Jensen Huang and Bill McDermott Bet on OpenShell to Secure Enterprise AI Agents

Enterprises are confronting a fundamental mismatch between legacy software stacks—built for human interaction—and the relentless speed of autonomous AI agents. Nvidia’s OpenShell rewrites the bottom layer of that stack, placing each agent in an isolated sandbox and delegating credential management to a hardened gateway. By leveraging Linux kernel primitives such as seccomp, eBPF, and Landlock, OpenShell enforces policies below the application tier, preventing credential leakage and containing malicious behavior before it reaches critical infrastructure.

The partnership with ServiceNow amplifies OpenShell’s relevance. ServiceNow’s Project Arc will run on the runtime, delivering a secure, autonomous desktop assistant for developers, IT staff, and administrators. Integrated with ServiceNow’s Action Fabric and AI Control Tower, the solution offers end‑to‑end governance, auditability, and lifecycle oversight—key requirements for sectors like finance, health care, and government. This collaboration showcases a concrete use case where sandboxed agents can safely interact with enterprise SaaS platforms without exposing keys or bypassing existing security controls.

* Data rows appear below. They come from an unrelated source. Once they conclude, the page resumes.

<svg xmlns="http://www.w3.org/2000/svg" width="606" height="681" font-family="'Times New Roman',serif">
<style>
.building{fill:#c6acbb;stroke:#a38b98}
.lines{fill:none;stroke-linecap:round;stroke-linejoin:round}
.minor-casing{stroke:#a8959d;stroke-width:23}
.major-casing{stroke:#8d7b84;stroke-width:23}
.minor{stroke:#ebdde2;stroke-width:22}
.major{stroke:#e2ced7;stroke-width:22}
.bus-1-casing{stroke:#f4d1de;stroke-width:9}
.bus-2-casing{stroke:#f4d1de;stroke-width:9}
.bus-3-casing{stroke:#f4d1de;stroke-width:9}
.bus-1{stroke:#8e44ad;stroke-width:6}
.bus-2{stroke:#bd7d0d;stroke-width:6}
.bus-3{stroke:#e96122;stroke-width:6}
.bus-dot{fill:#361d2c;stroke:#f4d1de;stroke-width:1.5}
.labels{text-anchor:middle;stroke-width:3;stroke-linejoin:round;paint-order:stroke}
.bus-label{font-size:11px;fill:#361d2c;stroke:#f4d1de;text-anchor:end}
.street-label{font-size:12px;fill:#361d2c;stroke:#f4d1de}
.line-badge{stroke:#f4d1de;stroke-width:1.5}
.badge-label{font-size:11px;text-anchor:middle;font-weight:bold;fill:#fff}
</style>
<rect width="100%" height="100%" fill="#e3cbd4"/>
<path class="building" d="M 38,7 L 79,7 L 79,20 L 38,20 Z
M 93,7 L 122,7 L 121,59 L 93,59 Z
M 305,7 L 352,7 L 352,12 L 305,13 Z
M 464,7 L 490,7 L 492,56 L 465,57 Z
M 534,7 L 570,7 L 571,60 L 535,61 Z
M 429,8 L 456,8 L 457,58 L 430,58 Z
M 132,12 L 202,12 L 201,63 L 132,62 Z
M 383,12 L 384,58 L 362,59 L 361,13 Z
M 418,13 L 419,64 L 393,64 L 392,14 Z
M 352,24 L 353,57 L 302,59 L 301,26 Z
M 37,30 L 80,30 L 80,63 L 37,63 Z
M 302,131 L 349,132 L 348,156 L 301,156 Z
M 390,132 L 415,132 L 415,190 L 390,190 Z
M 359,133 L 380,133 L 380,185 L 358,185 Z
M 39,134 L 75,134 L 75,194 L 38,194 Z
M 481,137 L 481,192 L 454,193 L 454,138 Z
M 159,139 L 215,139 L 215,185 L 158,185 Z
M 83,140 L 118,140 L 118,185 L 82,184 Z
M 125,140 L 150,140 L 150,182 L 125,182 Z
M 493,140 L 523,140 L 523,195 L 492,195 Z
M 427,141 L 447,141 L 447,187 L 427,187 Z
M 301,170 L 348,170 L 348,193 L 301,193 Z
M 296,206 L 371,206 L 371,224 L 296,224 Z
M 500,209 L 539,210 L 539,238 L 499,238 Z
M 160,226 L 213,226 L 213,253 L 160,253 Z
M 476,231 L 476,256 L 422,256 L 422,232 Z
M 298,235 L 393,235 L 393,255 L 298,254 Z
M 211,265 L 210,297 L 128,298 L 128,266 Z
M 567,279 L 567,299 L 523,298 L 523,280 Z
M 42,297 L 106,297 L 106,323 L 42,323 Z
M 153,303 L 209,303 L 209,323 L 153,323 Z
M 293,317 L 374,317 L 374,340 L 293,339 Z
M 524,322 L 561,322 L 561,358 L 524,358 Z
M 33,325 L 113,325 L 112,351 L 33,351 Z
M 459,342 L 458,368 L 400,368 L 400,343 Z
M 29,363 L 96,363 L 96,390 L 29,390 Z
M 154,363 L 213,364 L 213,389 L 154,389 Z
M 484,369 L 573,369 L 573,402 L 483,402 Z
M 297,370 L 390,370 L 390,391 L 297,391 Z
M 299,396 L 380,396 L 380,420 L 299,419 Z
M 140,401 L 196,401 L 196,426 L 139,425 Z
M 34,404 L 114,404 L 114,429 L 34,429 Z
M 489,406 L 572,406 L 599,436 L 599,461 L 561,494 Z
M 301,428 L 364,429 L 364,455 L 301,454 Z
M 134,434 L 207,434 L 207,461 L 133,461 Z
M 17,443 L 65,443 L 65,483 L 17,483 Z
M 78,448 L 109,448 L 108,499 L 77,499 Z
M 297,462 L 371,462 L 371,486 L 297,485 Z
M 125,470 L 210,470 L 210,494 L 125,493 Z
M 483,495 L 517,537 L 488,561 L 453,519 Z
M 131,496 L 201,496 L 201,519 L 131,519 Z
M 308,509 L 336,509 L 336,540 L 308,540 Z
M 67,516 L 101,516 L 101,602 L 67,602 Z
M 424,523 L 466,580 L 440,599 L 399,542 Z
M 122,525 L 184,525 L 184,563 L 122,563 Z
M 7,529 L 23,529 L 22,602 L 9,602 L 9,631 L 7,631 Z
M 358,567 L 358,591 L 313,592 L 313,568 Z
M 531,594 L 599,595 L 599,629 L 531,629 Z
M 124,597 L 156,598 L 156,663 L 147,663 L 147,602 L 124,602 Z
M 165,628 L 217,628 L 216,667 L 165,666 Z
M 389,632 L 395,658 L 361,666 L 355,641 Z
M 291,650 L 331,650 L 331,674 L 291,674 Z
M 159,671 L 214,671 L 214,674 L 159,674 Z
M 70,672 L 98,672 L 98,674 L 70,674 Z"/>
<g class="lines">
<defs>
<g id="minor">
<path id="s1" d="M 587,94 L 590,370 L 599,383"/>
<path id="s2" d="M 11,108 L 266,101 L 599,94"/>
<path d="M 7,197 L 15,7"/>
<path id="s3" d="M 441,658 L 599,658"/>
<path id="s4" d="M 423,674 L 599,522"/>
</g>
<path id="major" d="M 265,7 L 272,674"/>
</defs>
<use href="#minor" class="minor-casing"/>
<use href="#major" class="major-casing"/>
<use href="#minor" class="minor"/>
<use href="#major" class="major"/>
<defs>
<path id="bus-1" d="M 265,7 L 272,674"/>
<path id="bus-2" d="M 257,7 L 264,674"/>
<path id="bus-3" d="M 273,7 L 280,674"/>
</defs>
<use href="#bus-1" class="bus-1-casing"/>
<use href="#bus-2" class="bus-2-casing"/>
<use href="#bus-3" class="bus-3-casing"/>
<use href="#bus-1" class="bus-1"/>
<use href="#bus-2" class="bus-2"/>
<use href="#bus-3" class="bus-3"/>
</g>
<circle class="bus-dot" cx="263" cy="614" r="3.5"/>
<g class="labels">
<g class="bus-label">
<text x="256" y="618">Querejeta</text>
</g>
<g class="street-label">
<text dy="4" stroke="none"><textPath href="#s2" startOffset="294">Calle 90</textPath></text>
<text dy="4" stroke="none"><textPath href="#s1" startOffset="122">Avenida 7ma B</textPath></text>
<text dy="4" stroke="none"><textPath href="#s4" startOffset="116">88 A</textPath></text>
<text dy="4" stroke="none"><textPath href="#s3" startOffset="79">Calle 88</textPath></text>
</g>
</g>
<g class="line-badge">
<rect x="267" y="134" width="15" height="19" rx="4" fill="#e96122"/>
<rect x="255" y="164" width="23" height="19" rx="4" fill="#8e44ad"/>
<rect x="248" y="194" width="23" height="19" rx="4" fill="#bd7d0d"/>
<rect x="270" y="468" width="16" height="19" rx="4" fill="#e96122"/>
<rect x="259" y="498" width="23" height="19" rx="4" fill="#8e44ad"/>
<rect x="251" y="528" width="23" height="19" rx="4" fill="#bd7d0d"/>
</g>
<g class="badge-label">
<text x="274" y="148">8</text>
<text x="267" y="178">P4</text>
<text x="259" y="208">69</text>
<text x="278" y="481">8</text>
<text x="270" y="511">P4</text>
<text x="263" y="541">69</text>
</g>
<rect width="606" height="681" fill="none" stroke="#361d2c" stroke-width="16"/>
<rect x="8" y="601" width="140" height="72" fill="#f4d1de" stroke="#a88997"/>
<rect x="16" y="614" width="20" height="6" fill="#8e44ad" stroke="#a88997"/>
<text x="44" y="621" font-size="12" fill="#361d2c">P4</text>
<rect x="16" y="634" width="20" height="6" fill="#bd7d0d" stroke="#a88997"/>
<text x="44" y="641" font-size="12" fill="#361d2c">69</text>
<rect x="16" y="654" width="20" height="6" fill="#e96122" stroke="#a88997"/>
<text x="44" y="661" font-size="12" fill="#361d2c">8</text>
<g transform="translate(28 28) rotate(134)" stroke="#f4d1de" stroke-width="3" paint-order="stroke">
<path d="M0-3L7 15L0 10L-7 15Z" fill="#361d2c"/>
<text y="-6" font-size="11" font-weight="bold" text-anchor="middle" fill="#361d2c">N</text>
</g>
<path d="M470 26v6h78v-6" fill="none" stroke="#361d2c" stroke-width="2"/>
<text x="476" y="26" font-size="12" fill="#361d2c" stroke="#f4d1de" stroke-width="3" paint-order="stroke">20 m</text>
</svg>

OpenShell’s open‑source model and contributions from ecosystem players such as LangChain signal a shift toward a shared, agent‑native foundation. By abstracting identity, credential, and policy primitives for non‑human actors, the toolkit promises to accelerate adoption of autonomous agents across regulated industries. As benchmarks like NOWAI‑Bench demonstrate, the performance of models such as Nemotron 3 Super on enterprise workloads is already competitive, making the security guarantees of OpenShell a timely enabler for the next wave of AI‑driven automation.